Question

Define hybridization.

Answer 1

Hint: The hybridization of methane having formula $C{{H}_{4}}$ is $s{{p}^{3}}$ because the carbon atom is attached with four hydrogen atoms. The hybridization of ethene having formula $C{{H}_{2}}=C{{H}_{2}}$ is $s{{p}^{2}}$ because one each carbon atom is attached with three atoms.

Complete answer:
Each atom has a different configuration so all the elements have different atomic orbitals. When different elements combine to form the orbitals that have the same energy and identical shapes, there will be a formation of a compound. These orbitals are known as hybrid orbitals.

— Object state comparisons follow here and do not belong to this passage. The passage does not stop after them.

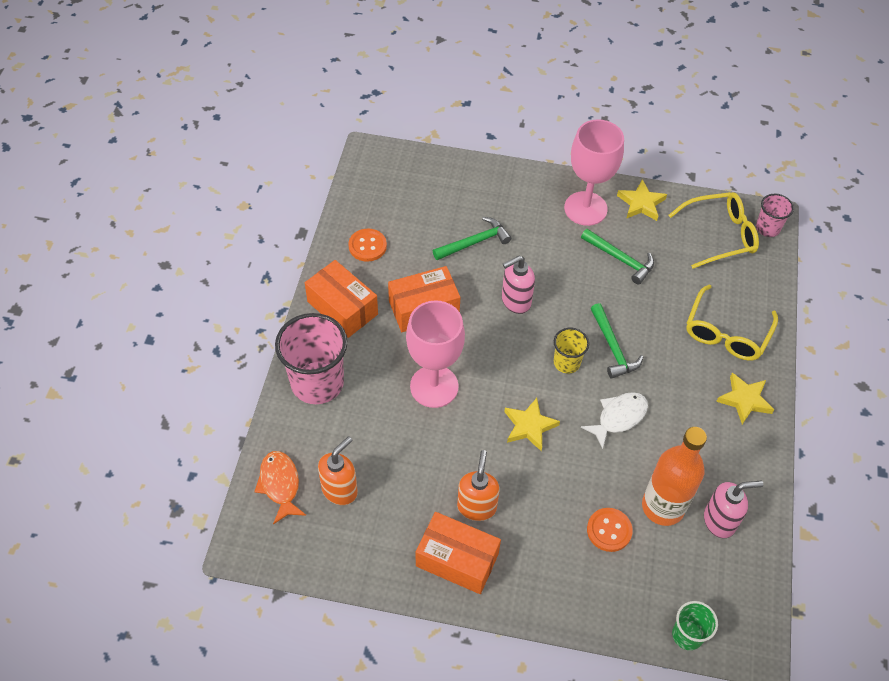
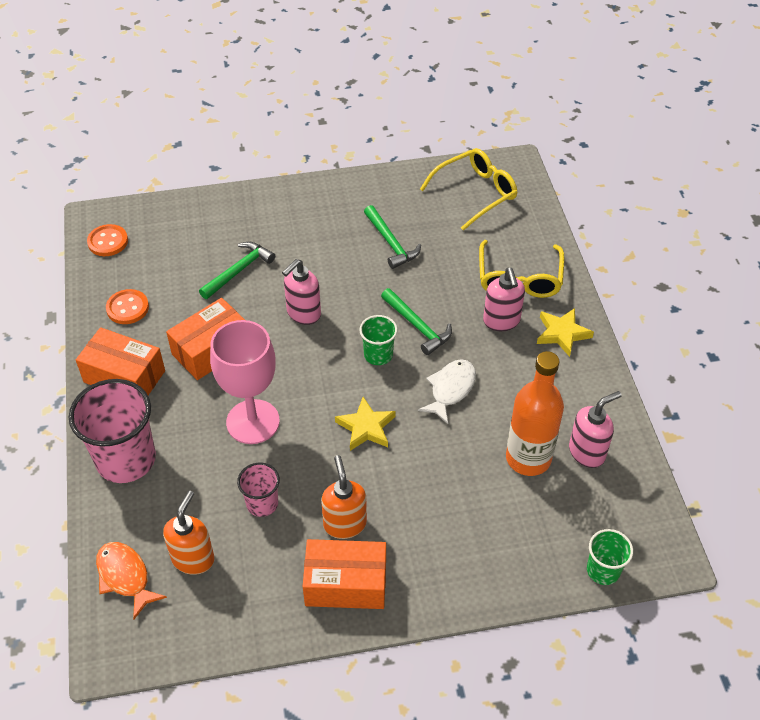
camera: 20 degrees left, 5 degrees down
(566, 362) = (378, 355): yellow cup -> green cup
(585, 208) = (337, 207): pink goblet -> none
(609, 530) = (486, 499): orange button -> orange button (108, 241)
(620, 259) = (391, 243): green hammer -> green hammer turned 45 degrees clockwise
(641, 203) = (389, 186): yellow star -> none
(692, 369) = (501, 321): none -> pink soap dispenser
(767, 228) = (517, 174): pink cup -> pink cup (262, 503)

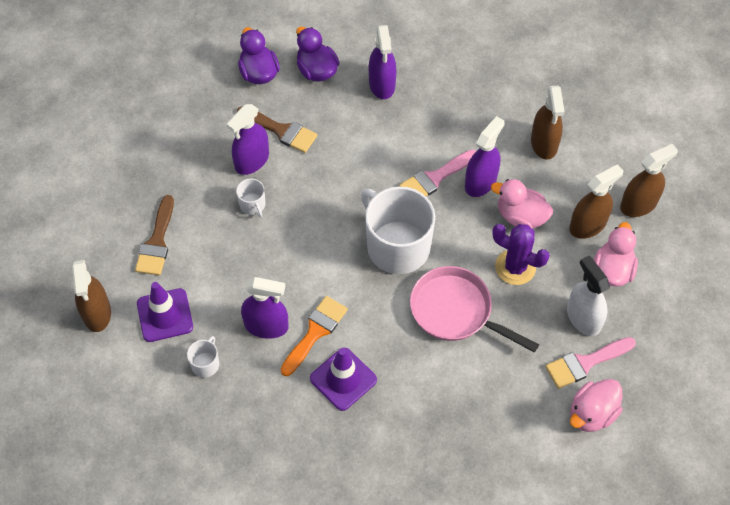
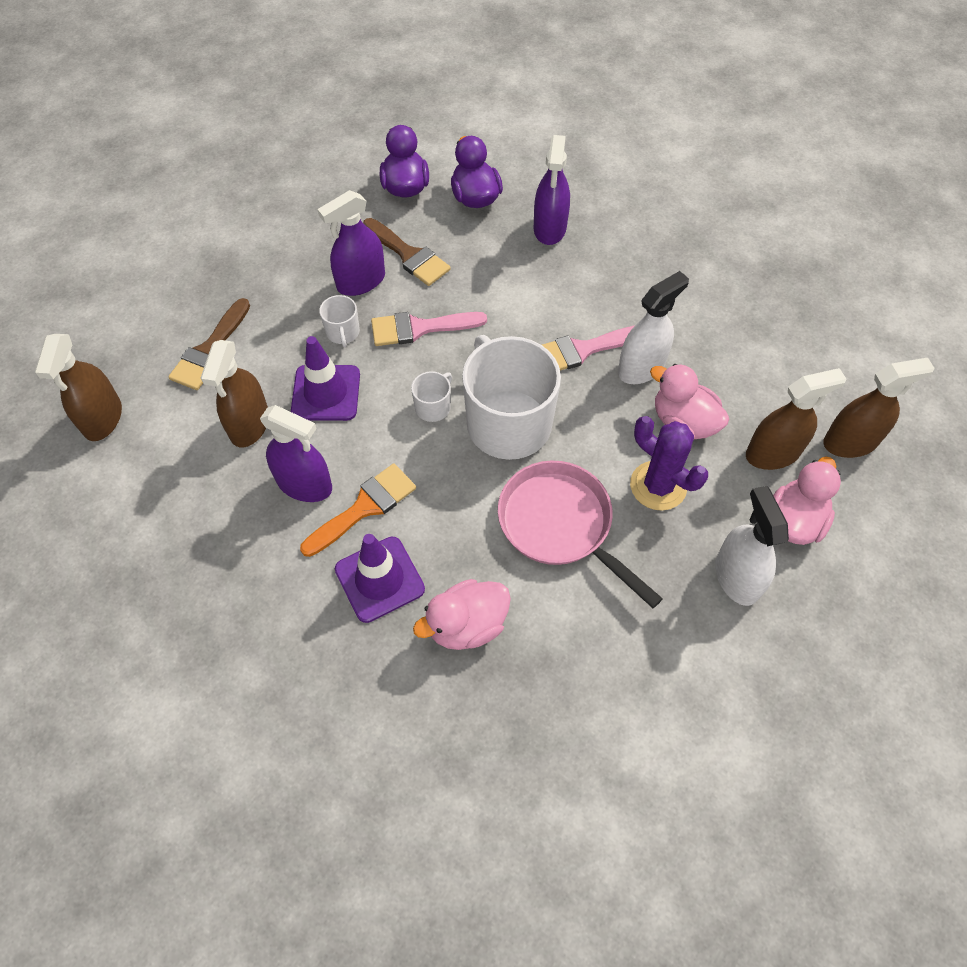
camera: 15 degrees right, 0 degrees up
(165, 315) = (183, 440): purple traffic cone -> purple traffic cone (326, 393)
(205, 364) = (209, 514): white mug -> white mug (433, 407)
(480, 182) = (641, 367): purple spray bottle -> white spray bottle
(544, 143) = (738, 338): brown spray bottle -> brown spray bottle (249, 424)
(585, 363) = (723, 641): pink brush -> pink brush (419, 328)
(592, 414) = (716, 719): pink duck -> pink duck (467, 625)

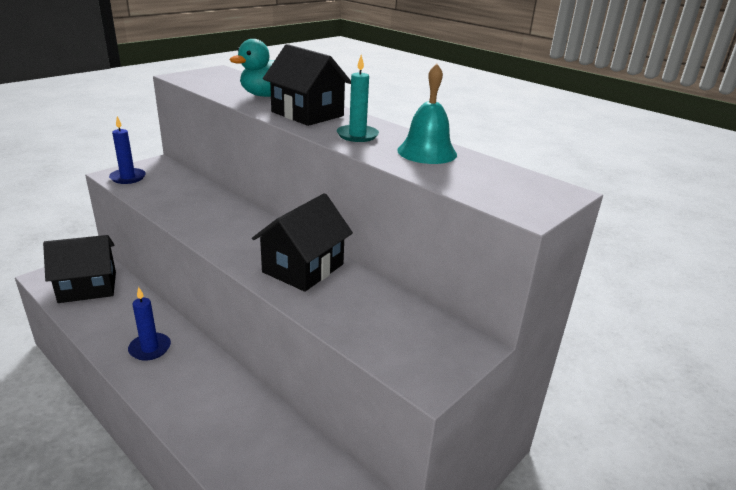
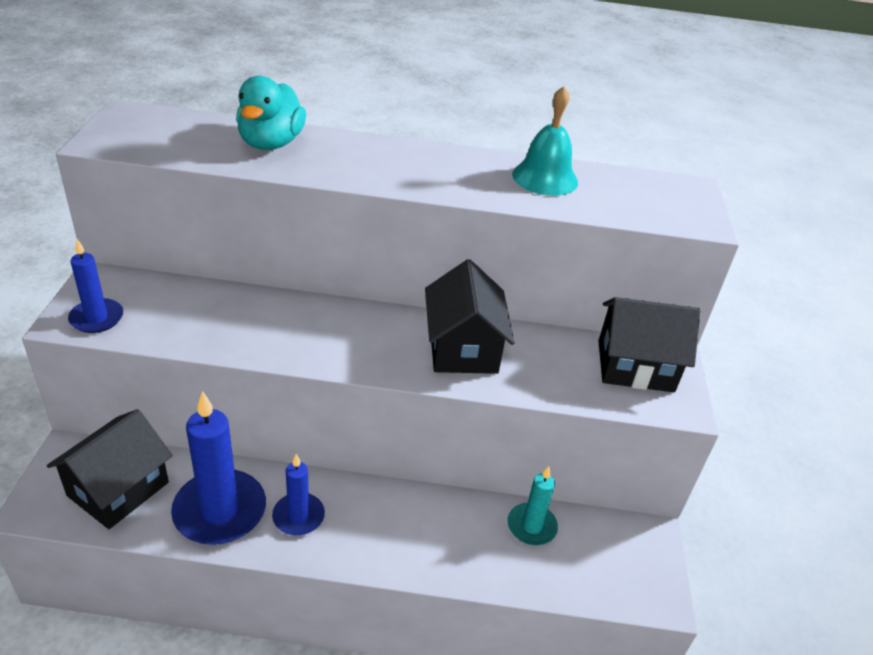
camera: 40 degrees left, 10 degrees up
(116, 323) = (220, 511): none -> blue candle
(307, 114) = (362, 161): black house -> black house (635, 366)
(357, 135) = (457, 177): turquoise candle -> turquoise candle (531, 526)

So, we can define the process of mixing of the atomic orbitals belonging to the same atom but having slightly different energies, to form new orbitals of equal energies and identical shape after the distribution of energy takes place is known as hybridization.
There are some points about hybridization:
(i)- Only the orbitals that have approximate equal energies and belong to the same atom or ion can undergo hybridization.
(ii)- The number of formed hybrid orbitals is equal to the number of mixing atomic orbitals.
(iii)- The process of hybridization only takes place during bond formation, and it does not take place in the isolated atom.
(iv)- The geometry of the molecule can be predicted by the hybridization of the molecule.
There are many types of hybridization like $\text{sp},\text{ s}{{\text{p}}^{2}},\text{ s}{{\text{p}}^{3}},\text{ ds}{{\text{p}}^{3}},\text{ }{{\text{d}}^{2}}\text{s}{{\text{p}}^{3}},\text{ s}{{\text{p}}^{3}}\text{d, s}{{\text{p}}^{3}}{{\text{d}}^{2}}$. The $\text{sp},\text{ s}{{\text{p}}^{2}},\text{ s}{{\text{p}}^{3}}$ hybridizations are mostly used in organic compounds. The $\text{ds}{{\text{p}}^{2}},\text{ }{{\text{d}}^{2}}\text{s}{{\text{p}}^{3}},\text{ s}{{\text{p}}^{3}}\text{d, s}{{\text{p}}^{3}}{{\text{d}}^{2}}$hybridization are mostly used in coordination compounds.

Note:
In $sp$ hybridization, one s-orbital and one p-orbital are involved in the bond formation, in $s{{p}^{2}}$ hybridization, one s-orbital and two p-orbitals are involved in the bond formation, in $s{{p}^{3}}{{d}^{2}}$ hybridization, one s-orbital, three p-orbitals, and two d-orbitals are involved in the formation of a bond, etc.